--- BEGIN ---

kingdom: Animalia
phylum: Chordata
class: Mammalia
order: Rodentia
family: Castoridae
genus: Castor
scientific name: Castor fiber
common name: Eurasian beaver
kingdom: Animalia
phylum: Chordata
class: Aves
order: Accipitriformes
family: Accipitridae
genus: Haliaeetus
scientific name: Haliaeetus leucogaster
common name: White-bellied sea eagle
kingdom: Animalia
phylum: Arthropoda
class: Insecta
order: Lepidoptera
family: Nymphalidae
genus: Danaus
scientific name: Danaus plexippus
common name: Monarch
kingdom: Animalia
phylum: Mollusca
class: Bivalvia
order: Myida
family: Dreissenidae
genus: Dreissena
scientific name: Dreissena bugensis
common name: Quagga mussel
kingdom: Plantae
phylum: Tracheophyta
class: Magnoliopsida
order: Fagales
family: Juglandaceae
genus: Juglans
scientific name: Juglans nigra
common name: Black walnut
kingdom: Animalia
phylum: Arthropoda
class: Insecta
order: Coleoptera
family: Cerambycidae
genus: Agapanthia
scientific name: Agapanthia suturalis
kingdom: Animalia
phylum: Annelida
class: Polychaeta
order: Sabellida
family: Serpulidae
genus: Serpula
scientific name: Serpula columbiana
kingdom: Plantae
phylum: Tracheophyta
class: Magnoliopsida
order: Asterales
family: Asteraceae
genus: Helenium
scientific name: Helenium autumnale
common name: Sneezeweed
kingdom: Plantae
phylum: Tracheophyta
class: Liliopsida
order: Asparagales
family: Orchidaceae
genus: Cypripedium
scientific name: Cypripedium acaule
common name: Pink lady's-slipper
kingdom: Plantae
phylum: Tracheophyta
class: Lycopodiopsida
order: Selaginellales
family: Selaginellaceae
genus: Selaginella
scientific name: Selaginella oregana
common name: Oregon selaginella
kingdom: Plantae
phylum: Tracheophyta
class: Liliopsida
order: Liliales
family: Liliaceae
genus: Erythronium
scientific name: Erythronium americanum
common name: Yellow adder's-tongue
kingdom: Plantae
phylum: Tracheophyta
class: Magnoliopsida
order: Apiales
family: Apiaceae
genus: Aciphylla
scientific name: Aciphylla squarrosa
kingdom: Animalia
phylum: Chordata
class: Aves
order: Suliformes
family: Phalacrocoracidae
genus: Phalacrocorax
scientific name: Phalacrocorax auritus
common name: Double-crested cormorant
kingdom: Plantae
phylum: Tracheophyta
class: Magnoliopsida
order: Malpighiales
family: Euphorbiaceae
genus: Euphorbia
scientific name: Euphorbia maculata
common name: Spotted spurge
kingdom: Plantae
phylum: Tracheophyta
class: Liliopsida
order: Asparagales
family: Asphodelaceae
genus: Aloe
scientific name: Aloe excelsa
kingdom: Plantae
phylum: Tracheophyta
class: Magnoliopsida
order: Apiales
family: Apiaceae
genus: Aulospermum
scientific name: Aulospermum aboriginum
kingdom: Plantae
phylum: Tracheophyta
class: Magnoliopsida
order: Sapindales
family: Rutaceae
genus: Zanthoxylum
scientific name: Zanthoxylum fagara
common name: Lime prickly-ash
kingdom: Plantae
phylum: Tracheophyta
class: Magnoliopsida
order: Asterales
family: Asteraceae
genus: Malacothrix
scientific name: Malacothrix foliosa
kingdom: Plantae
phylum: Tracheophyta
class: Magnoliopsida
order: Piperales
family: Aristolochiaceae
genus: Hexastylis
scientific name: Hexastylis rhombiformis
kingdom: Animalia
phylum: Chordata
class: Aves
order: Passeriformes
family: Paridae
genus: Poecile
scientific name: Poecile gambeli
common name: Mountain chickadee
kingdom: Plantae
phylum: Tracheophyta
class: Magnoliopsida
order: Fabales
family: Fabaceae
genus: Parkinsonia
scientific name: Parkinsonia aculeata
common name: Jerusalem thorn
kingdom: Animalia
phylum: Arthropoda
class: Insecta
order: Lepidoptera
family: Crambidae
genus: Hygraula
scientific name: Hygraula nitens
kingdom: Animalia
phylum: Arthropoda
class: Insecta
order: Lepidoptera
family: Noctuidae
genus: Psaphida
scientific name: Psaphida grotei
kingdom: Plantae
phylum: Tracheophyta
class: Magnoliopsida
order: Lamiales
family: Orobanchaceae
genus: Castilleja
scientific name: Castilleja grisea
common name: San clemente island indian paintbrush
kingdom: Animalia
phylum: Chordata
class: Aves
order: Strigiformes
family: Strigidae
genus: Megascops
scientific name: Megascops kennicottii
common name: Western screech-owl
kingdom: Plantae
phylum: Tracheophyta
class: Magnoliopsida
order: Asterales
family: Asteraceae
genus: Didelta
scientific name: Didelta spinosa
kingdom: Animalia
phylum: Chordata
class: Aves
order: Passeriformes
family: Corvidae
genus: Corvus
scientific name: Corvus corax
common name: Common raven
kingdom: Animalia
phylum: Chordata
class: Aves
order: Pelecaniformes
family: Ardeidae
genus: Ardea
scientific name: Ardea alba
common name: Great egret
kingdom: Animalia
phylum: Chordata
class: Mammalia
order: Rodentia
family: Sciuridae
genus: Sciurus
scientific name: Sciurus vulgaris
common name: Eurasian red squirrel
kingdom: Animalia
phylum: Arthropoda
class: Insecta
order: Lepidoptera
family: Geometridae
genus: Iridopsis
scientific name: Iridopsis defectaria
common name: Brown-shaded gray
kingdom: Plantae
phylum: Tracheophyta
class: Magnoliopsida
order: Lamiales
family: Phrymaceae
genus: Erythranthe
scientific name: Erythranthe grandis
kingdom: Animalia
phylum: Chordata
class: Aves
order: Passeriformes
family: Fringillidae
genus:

--- END ---

» **Description of the task**:
Arrange every line from all the items above as a Markdown table with the columns Row and Line, numbering the rows in order and leaving out blank lines.

» **Reply**:
| Row | Line |
|---|---|
| 1 | kingdom: Animalia |
| 2 | phylum: Chordata |
| 3 | class: Mammalia |
| 4 | order: Rodentia |
| 5 | family: Castoridae |
| 6 | genus: Castor |
| 7 | scientific name: Castor fiber |
| 8 | common name: Eurasian beaver |
| 9 | kingdom: Animalia |
| 10 | phylum: Chordata |
| 11 | class: Aves |
| 12 | order: Accipitriformes |
| 13 | family: Accipitridae |
| 14 | genus: Haliaeetus |
| 15 | scientific name: Haliaeetus leucogaster |
| 16 | common name: White-bellied sea eagle |
| 17 | kingdom: Animalia |
| 18 | phylum: Arthropoda |
| 19 | class: Insecta |
| 20 | order: Lepidoptera |
| 21 | family: Nymphalidae |
| 22 | genus: Danaus |
| 23 | scientific name: Danaus plexippus |
| 24 | common name: Monarch |
| 25 | kingdom: Animalia |
| 26 | phylum: Mollusca |
| 27 | class: Bivalvia |
| 28 | order: Myida |
| 29 | family: Dreissenidae |
| 30 | genus: Dreissena |
| 31 | scientific name: Dreissena bugensis |
| 32 | common name: Quagga mussel |
| 33 | kingdom: Plantae |
| 34 | phylum: Tracheophyta |
| 35 | class: Magnoliopsida |
| 36 | order: Fagales |
| 37 | family: Juglandaceae |
| 38 | genus: Juglans |
| 39 | scientific name: Juglans nigra |
| 40 | common name: Black walnut |
| 41 | kingdom: Animalia |
| 42 | phylum: Arthropoda |
| 43 | class: Insecta |
| 44 | order: Coleoptera |
| 45 | family: Cerambycidae |
| 46 | genus: Agapanthia |
| 47 | scientific name: Agapanthia suturalis |
| 48 | kingdom: Animalia |
| 49 | phylum: Annelida |
| 50 | class: Polychaeta |
| 51 | order: Sabellida |
| 52 | family: Serpulidae |
| 53 | genus: Serpula |
| 54 | scientific name: Serpula columbiana |
| 55 | kingdom: Plantae |
| 56 | phylum: Tracheophyta |
| 57 | class: Magnoliopsida |
| 58 | order: Asterales |
| 59 | family: Asteraceae |
| 60 | genus: Helenium |
| 61 | scientific name: Helenium autumnale |
| 62 | common name: Sneezeweed |
| 63 | kingdom: Plantae |
| 64 | phylum: Tracheophyta |
| 65 | class: Liliopsida |
| 66 | order: Asparagales |
| 67 | family: Orchidaceae |
| 68 | genus: Cypripedium |
| 69 | scientific name: Cypripedium acaule |
| 70 | common name: Pink lady's-slipper |
| 71 | kingdom: Plantae |
| 72 | phylum: Tracheophyta |
| 73 | class: Lycopodiopsida |
| 74 | order: Selaginellales |
| 75 | family: Selaginellaceae |
| 76 | genus: Selaginella |
| 77 | scientific name: Selaginella oregana |
| 78 | common name: Oregon selaginella |
| 79 | kingdom: Plantae |
| 80 | phylum: Tracheophyta |
| 81 | class: Liliopsida |
| 82 | order: Liliales |
| 83 | family: Liliaceae |
| 84 | genus: Erythronium |
| 85 | scientific name: Erythronium americanum |
| 86 | common name: Yellow adder's-tongue |
| 87 | kingdom: Plantae |
| 88 | phylum: Tracheophyta |
| 89 | class: Magnoliopsida |
| 90 | order: Apiales |
| 91 | family: Apiaceae |
| 92 | genus: Aciphylla |
| 93 | scientific name: Aciphylla squarrosa |
| 94 | kingdom: Animalia |
| 95 | phylum: Chordata |
| 96 | class: Aves |
| 97 | order: Suliformes |
| 98 | family: Phalacrocoracidae |
| 99 | genus: Phalacrocorax |
| 100 | scientific name: Phalacrocorax auritus |
| 101 | common name: Double-crested cormorant |
| 102 | kingdom: Plantae |
| 103 | phylum: Tracheophyta |
| 104 | class: Magnoliopsida |
| 105 | order: Malpighiales |
| 106 | family: Euphorbiaceae |
| 107 | genus: Euphorbia |
| 108 | scientific name: Euphorbia maculata |
| 109 | common name: Spotted spurge |
| 110 | kingdom: Plantae |
| 111 | phylum: Tracheophyta |
| 112 | class: Liliopsida |
| 113 | order: Asparagales |
| 114 | family: Asphodelaceae |
| 115 | genus: Aloe |
| 116 | scientific name: Aloe excelsa |
| 117 | kingdom: Plantae |
| 118 | phylum: Tracheophyta |
| 119 | class: Magnoliopsida |
| 120 | order: Apiales |
| 121 | family: Apiaceae |
| 122 | genus: Aulospermum |
| 123 | scientific name: Aulospermum aboriginum |
| 124 | kingdom: Plantae |
| 125 | phylum: Tracheophyta |
| 126 | class: Magnoliopsida |
| 127 | order: Sapindales |
| 128 | family: Rutaceae |
| 129 | genus: Zanthoxylum |
| 130 | scientific name: Zanthoxylum fagara |
| 131 | common name: Lime prickly-ash |
| 132 | kingdom: Plantae |
| 133 | phylum: Tracheophyta |
| 134 | class: Magnoliopsida |
| 135 | order: Asterales |
| 136 | family: Asteraceae |
| 137 | genus: Malacothrix |
| 138 | scientific name: Malacothrix foliosa |
| 139 | kingdom: Plantae |
| 140 | phylum: Tracheophyta |
| 141 | class: Magnoliopsida |
| 142 | order: Piperales |
| 143 | family: Aristolochiaceae |
| 144 | genus: Hexastylis |
| 145 | scientific name: Hexastylis rhombiformis |
| 146 | kingdom: Animalia |
| 147 | phylum: Chordata |
| 148 | class: Aves |
| 149 | order: Passeriformes |
| 150 | family: Paridae |
| 151 | genus: Poecile |
| 152 | scientific name: Poecile gambeli |
| 153 | common name: Mountain chickadee |
| 154 | kingdom: Plantae |
| 155 | phylum: Tracheophyta |
| 156 | class: Magnoliopsida |
| 157 | order: Fabales |
| 158 | family: Fabaceae |
| 159 | genus: Parkinsonia |
| 160 | scientific name: Parkinsonia aculeata |
| 161 | common name: Jerusalem thorn |
| 162 | kingdom: Animalia |
| 163 | phylum: Arthropoda |
| 164 | class: Insecta |
| 165 | order: Lepidoptera |
| 166 | family: Crambidae |
| 167 | genus: Hygraula |
| 168 | scientific name: Hygraula nitens |
| 169 | kingdom: Animalia |
| 170 | phylum: Arthropoda |
| 171 | class: Insecta |
| 172 | order: Lepidoptera |
| 173 | family: Noctuidae |
| 174 | genus: Psaphida |
| 175 | scientific name: Psaphida grotei |
| 176 | kingdom: Plantae |
| 177 | phylum: Tracheophyta |
| 178 | class: Magnoliopsida |
| 179 | order: Lamiales |
| 180 | family: Orobanchaceae |
| 181 | genus: Castilleja |
| 182 | scientific name: Castilleja grisea |
| 183 | common name: San clemente island indian paintbrush |
| 184 | kingdom: Animalia |
| 185 | phylum: Chordata |
| 186 | class: Aves |
| 187 | order: Strigiformes |
| 188 | family: Strigidae |
| 189 | genus: Megascops |
| 190 | scientific name: Megascops kennicottii |
| 191 | common name: Western screech-owl |
| 192 | kingdom: Plantae |
| 193 | phylum: Tracheophyta |
| 194 | class: Magnoliopsida |
| 195 | order: Asterales |
| 196 | family: Asteraceae |
| 197 | genus: Didelta |
| 198 | scientific name: Didelta spinosa |
| 199 | kingdom: Animalia |
| 200 | phylum: Chordata |
| 201 | class: Aves |
| 202 | order: Passeriformes |
| 203 | family: Corvidae |
| 204 | genus: Corvus |
| 205 | scientific name: Corvus corax |
| 206 | common name: Common raven |
| 207 | kingdom: Animalia |
| 208 | phylum: Chordata |
| 209 | class: Aves |
| 210 | order: Pelecaniformes |
| 211 | family: Ardeidae |
| 212 | genus: Ardea |
| 213 | scientific name: Ardea alba |
| 214 | common name: Great egret |
| 215 | kingdom: Animalia |
| 216 | phylum: Chordata |
| 217 | class: Mammalia |
| 218 | order: Rodentia |
| 219 | family: Sciuridae |
| 220 | genus: Sciurus |
| 221 | scientific name: Sciurus vulgaris |
| 222 | common name: Eurasian red squirrel |
| 223 | kingdom: Animalia |
| 224 | phylum: Arthropoda |
| 225 | class: Insecta |
| 226 | order: Lepidoptera |
| 227 | family: Geometridae |
| 228 | genus: Iridopsis |
| 229 | scientific name: Iridopsis defectaria |
| 230 | common name: Brown-shaded gray |
| 231 | kingdom: Plantae |
| 232 | phylum: Tracheophyta |
| 233 | class: Magnoliopsida |
| 234 | order: Lamiales |
| 235 | family: Phrymaceae |
| 236 | genus: Erythranthe |
| 237 | scientific name: Erythranthe grandis |
| 238 | kingdom: Animalia |
| 239 | phylum: Chordata |
| 240 | class: Aves |
| 241 | order: Passeriformes |
| 242 | family: Fringillidae |
| 243 | genus: |